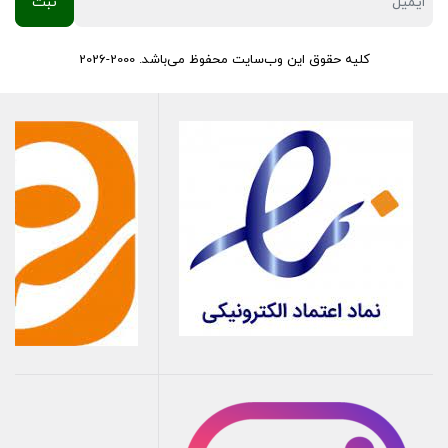
کلیه حقوق این وب‌سایت محفوظ می‌باشد. 2000-2026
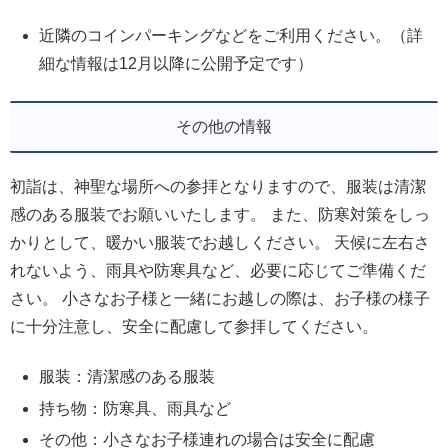
近隣のコインパーキングなどをご利用ください。（詳
細な情報は12月以降に公開予定です）
その他の情報
初詣は、神聖な場所への参拝となりますので、服装は清潔
感のある服装でお願いいたします。 また、防寒対策をしっ
かりとして、暖かい服装でお越しください。 天候に左右さ
れないよう、雨具や防寒具など、必要に応じてご準備くだ
さい。 小さなお子様と一緒にお越しの際は、お子様の様子
に十分注意し、安全に配慮して参拝してください。
服装：清潔感のある服装
持ち物：防寒具、雨具など
その他：小さなお子様連れの場合は安全に配慮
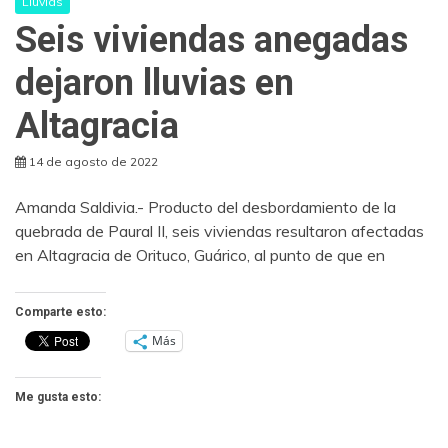
Lluvias
Seis viviendas anegadas
dejaron lluvias en
Altagracia
14 de agosto de 2022
Amanda Saldivia.- Producto del desbordamiento de la
quebrada de Paural II, seis viviendas resultaron afectadas
en Altagracia de Orituco, Guárico, al punto de que en
Comparte esto:
Más
Me gusta esto:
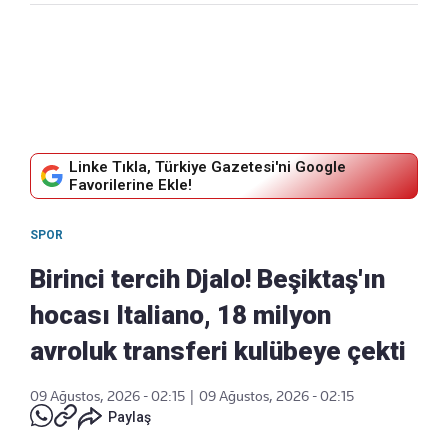
Linke Tıkla, Türkiye Gazetesi'ni Google
Favorilerine Ekle!
SPOR
Birinci tercih Djalo! Beşiktaş'ın
hocası Italiano, 18 milyon
avroluk transferi kulübeye çekti
09 Ağustos, 2026 - 02:15
|
09 Ağustos, 2026 - 02:15
Paylaş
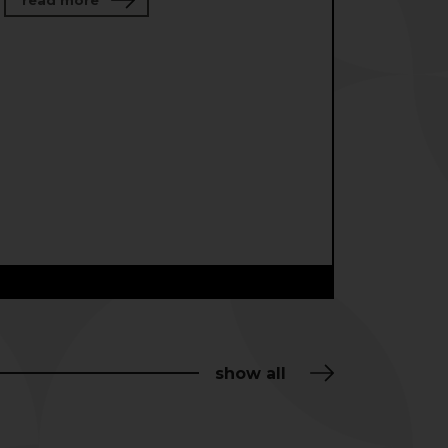
egion depends on you! OPEN CALL to the Baltic Youth Waves f
show all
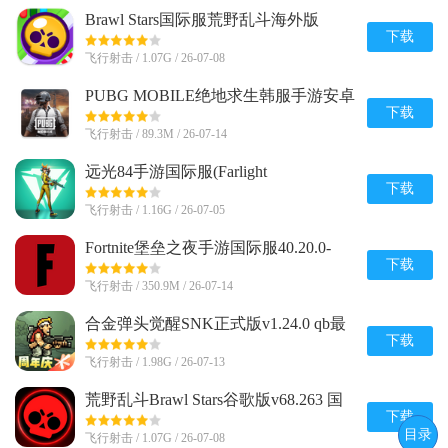
Brawl Stars国际服荒野乱斗海外版
v68.263 新赛季版
下载
飞行射击 / 1.07G / 26-07-08
PUBG MOBILE绝地求生韩服手游安卓
版v4.3.0 官方直装版
下载
飞行射击 / 89.3M / 26-07-14
远光84手游国际服(Farlight
84)2.6.2.3.1064316 最新完整版
下载
飞行射击 / 1.16G / 26-07-05
Fortnite堡垒之夜手游国际服40.20.0-
52886634-Android 国际版
下载
飞行射击 / 350.9M / 26-07-14
合金弹头觉醒SNK正式版v1.24.0 qb最
新版
下载
飞行射击 / 1.98G / 26-07-13
荒野乱斗Brawl Stars谷歌版v68.263 国
际服
下载
目录
飞行射击 / 1.07G / 26-07-08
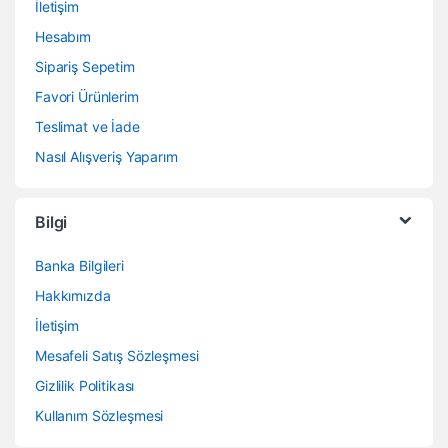
İletişim
Hesabım
Sipariş Sepetim
Favori Ürünlerim
Teslimat ve İade
Nasıl Alışveriş Yaparım
Bilgi
Banka Bilgileri
Hakkımızda
İletişim
Mesafeli Satış Sözleşmesi
Gizlilik Politikası
Kullanım Sözleşmesi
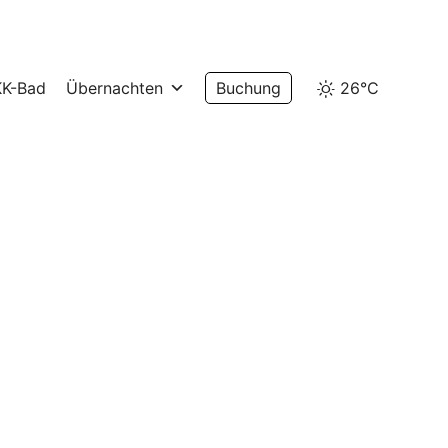
26°C
KK-Bad
Übernachten
Buchung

--

→ Directions
Rewrite the data above exactly as given, but omit the images.

→ Answer box
کلیه حقوق این وب‌سایت محفوظ می‌باشد. 2000-2026
近隣のコインパーキングなどをご利用ください。（詳
細な情報は12月以降に公開予定です）
その他の情報
初詣は、神聖な場所への参拝となりますので、服装は清潔
感のある服装でお願いいたします。 また、防寒対策をしっ
かりとして、暖かい服装でお越しください。 天候に左右さ
れないよう、雨具や防寒具など、必要に応じてご準備くだ
さい。 小さなお子様と一緒にお越しの際は、お子様の様子
に十分注意し、安全に配慮して参拝してください。
服装：清潔感のある服装
持ち物：防寒具、雨具など
その他：小さなお子様連れの場合は安全に配慮
Lluvias
Seis viviendas anegadas
dejaron lluvias en
Altagracia
14 de agosto de 2022
Amanda Saldivia.- Producto del desbordamiento de la
quebrada de Paural II, seis viviendas resultaron afectadas
en Altagracia de Orituco, Guárico, al punto de que en
Comparte esto:
Más
Me gusta esto:
Linke Tıkla, Türkiye Gazetesi'ni Google
Favorilerine Ekle!
SPOR
Birinci tercih Djalo! Beşiktaş'ın
hocası Italiano, 18 milyon
avroluk transferi kulübeye çekti
09 Ağustos, 2026 - 02:15
|
09 Ağustos, 2026 - 02:15
Paylaş
egion depends on you! OPEN CALL to the Baltic Youth Waves f
show all
Brawl Stars国际服荒野乱斗海外版
v68.263 新赛季版
下载
飞行射击 / 1.07G / 26-07-08
PUBG MOBILE绝地求生韩服手游安卓
版v4.3.0 官方直装版
下载
飞行射击 / 89.3M / 26-07-14
远光84手游国际服(Farlight
84)2.6.2.3.1064316 最新完整版
下载
飞行射击 / 1.16G / 26-07-05
Fortnite堡垒之夜手游国际服40.20.0-
52886634-Android 国际版
下载
飞行射击 / 350.9M / 26-07-14
合金弹头觉醒SNK正式版v1.24.0 qb最
新版
下载
飞行射击 / 1.98G / 26-07-13
荒野乱斗Brawl Stars谷歌版v68.263 国
际服
下载
目录
飞行射击 / 1.07G / 26-07-08
İletişim
Hesabım
Sipariş Sepetim
Favori Ürünlerim
Teslimat ve İade
Nasıl Alışveriş Yaparım
Bilgi
Banka Bilgileri
Hakkımızda
İletişim
Mesafeli Satış Sözleşmesi
Gizlilik Politikası
Kullanım Sözleşmesi
26°C
KK-Bad
Übernachten
Buchung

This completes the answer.